University of Michigan
Critic: Cyrus PEÑARROYO
LOOK UP: this show began as a representation seminar that asked students to design a venue for the collective consumption of a materialized image.
- Kayla FORD and Alicia MORRIS, “LOOK UP.”, Model Photograph
- Nora BEGIN and Aaron WEAVER, “LOOK UP.”, Model Photograph
- Jinhui HE and XINYUE WEI, “LOOK UP.”, Model Photograph
- Collaborative WORK, “LOOK UP.”, Model Photograph
Students, in three-week sessions, were asked to design a suspended ceiling for a musical performance. This ceiling would act as the temporary backdrop for a musician’s short-term residency in a historic civic building. Components of a drop ceiling were repurposed because of their appeal to the collective imagination – our familiarity with (and desensitization to) the shapes and configurations of this flat surface, collapsed against the iconography of the existing space, is what excites the performer. Typically reserved for the coordination of mechanical systems and atmospheric effects – such as lighting, ventilation, and acoustics – this blank horizontal plane has the potential to do so much more if reanimated by its repressed imagistic identity. To this point, students incorporated selections from their assigned artist’s videography into the logics of the drop ceiling to generate content. Digitally manipulating this imagery and mapping it to the false ceiling helps to extend and reenvision prior narratives embedded within these architectural fragments. While the historic site may call forth nostalgic sentiments about civic values, students had the opportunity – by exploiting contemporary media consumption habits – to use this suspended surface for sponsoring new optical effects that could make an engaged public of an otherwise passive audience.
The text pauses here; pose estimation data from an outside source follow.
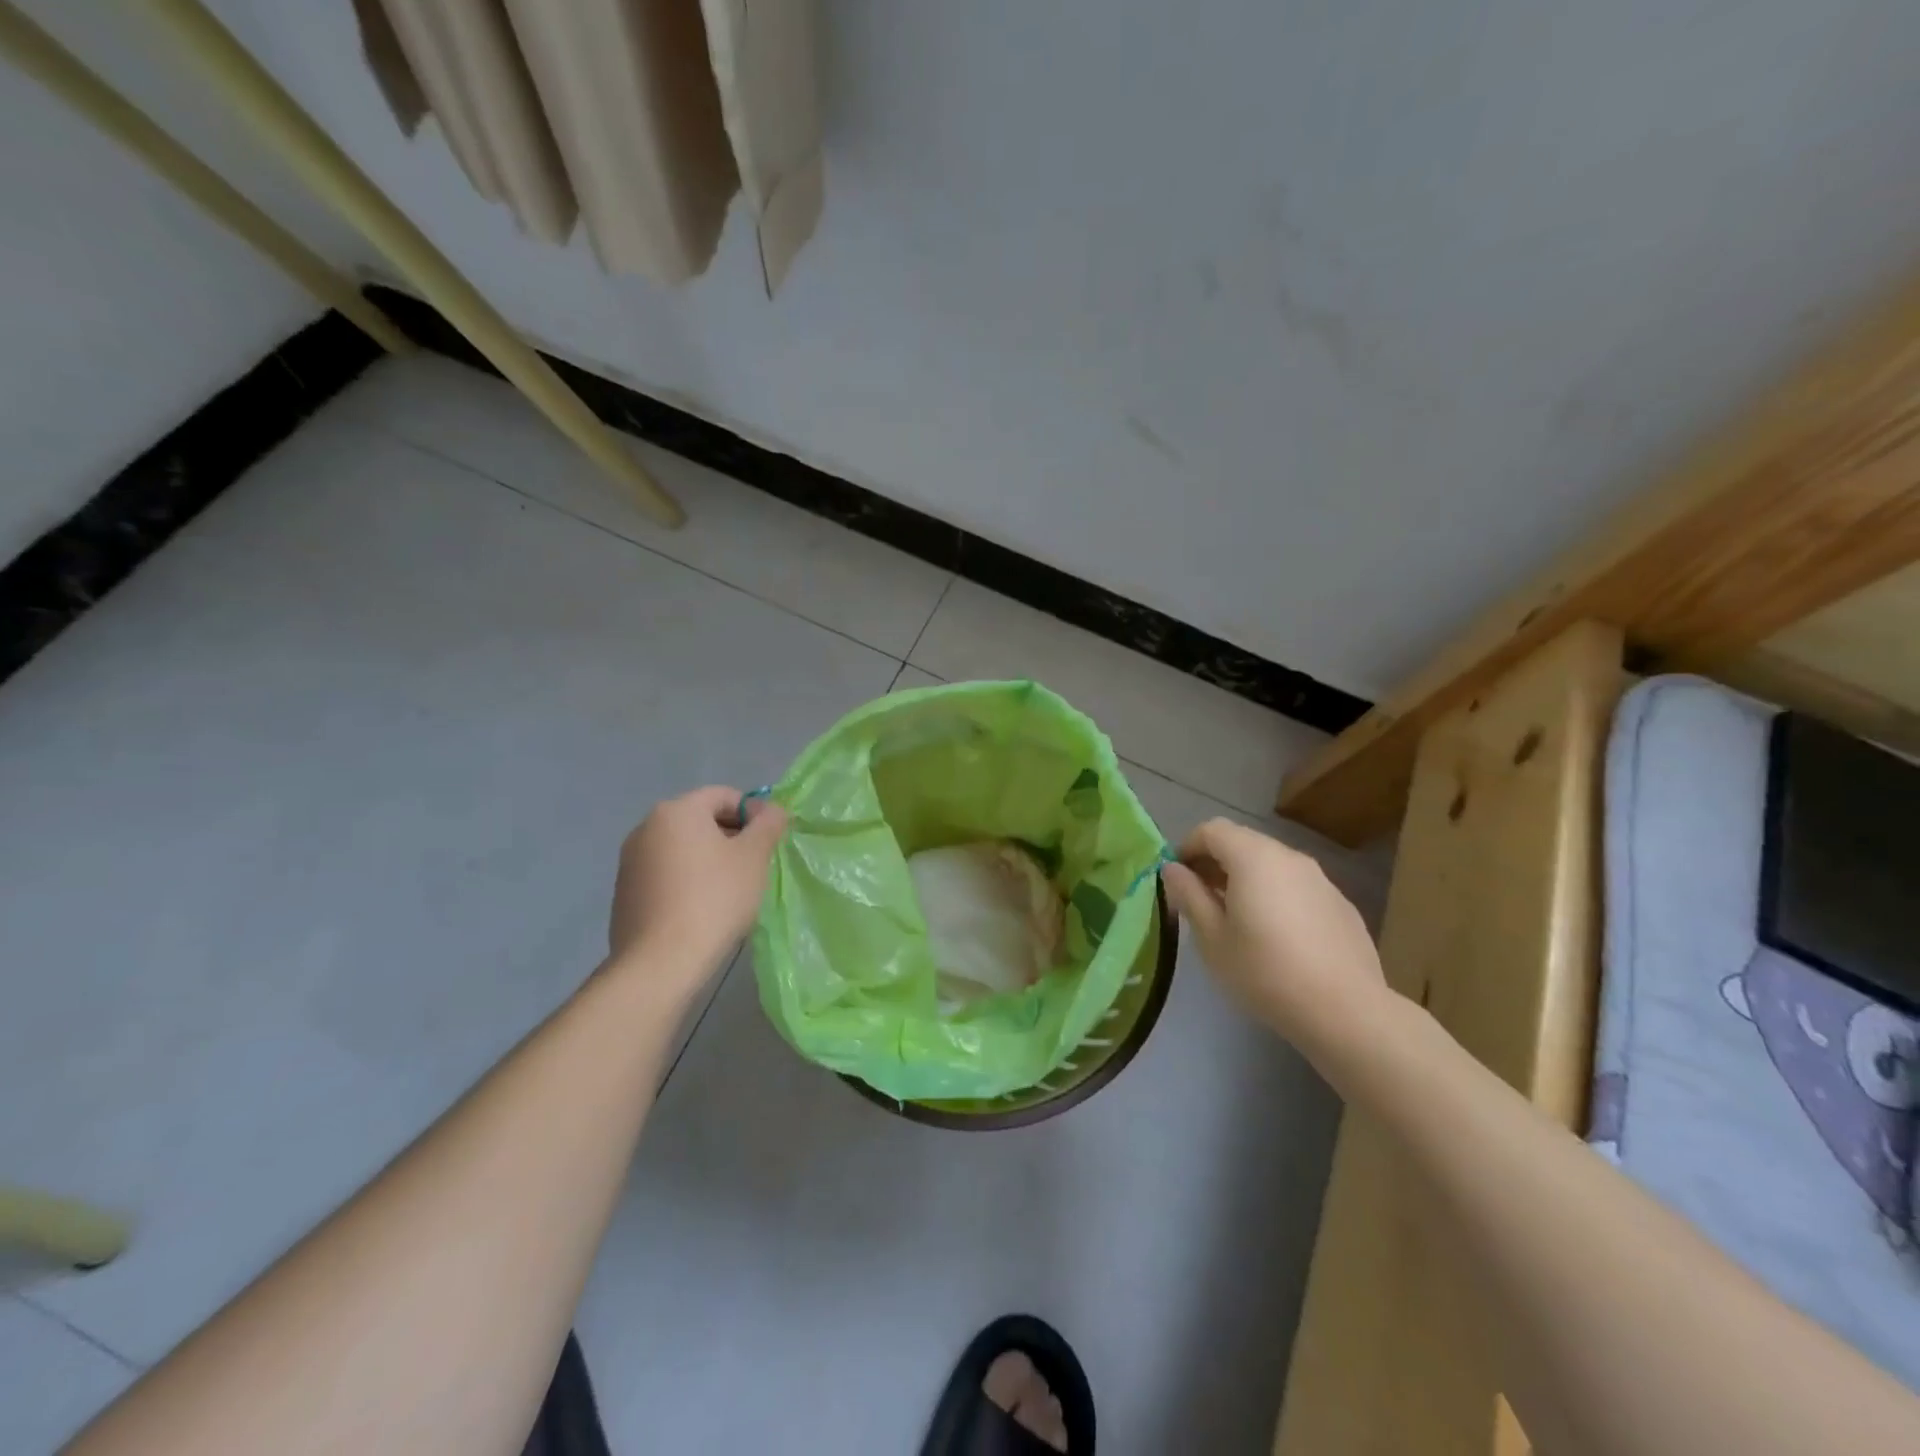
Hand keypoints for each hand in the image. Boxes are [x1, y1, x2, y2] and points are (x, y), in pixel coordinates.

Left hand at [607, 786, 788, 991]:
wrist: (660, 962)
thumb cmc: (714, 899)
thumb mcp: (754, 857)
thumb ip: (768, 824)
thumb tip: (772, 810)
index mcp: (677, 810)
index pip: (723, 795)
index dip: (753, 813)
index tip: (769, 841)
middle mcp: (646, 827)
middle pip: (700, 820)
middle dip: (731, 836)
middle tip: (755, 866)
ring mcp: (630, 861)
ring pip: (682, 848)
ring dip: (709, 859)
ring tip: (730, 890)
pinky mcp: (625, 892)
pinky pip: (665, 874)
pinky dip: (687, 881)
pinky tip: (702, 909)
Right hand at [1161, 818, 1387, 1053]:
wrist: (1346, 1011)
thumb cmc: (1265, 972)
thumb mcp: (1212, 937)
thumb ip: (1189, 895)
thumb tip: (1172, 870)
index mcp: (1253, 857)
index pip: (1211, 830)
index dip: (1187, 848)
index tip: (1177, 880)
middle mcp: (1289, 857)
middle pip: (1243, 842)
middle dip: (1216, 863)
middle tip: (1201, 901)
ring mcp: (1320, 879)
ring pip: (1272, 865)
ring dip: (1247, 880)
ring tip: (1237, 920)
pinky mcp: (1341, 904)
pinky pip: (1297, 887)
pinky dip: (1277, 897)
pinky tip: (1278, 938)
Using the convention of the Reflected Ceiling Plan (RCP), the goal was to create a mockup that combines multiple histories; elicits varied readings (fast/immediate vs. slow/delayed); and works between media. At once a ceiling tile and a depiction of a scenographic strategy, the final models attempted to close the gap between representation and actuality; image and object; physical and digital.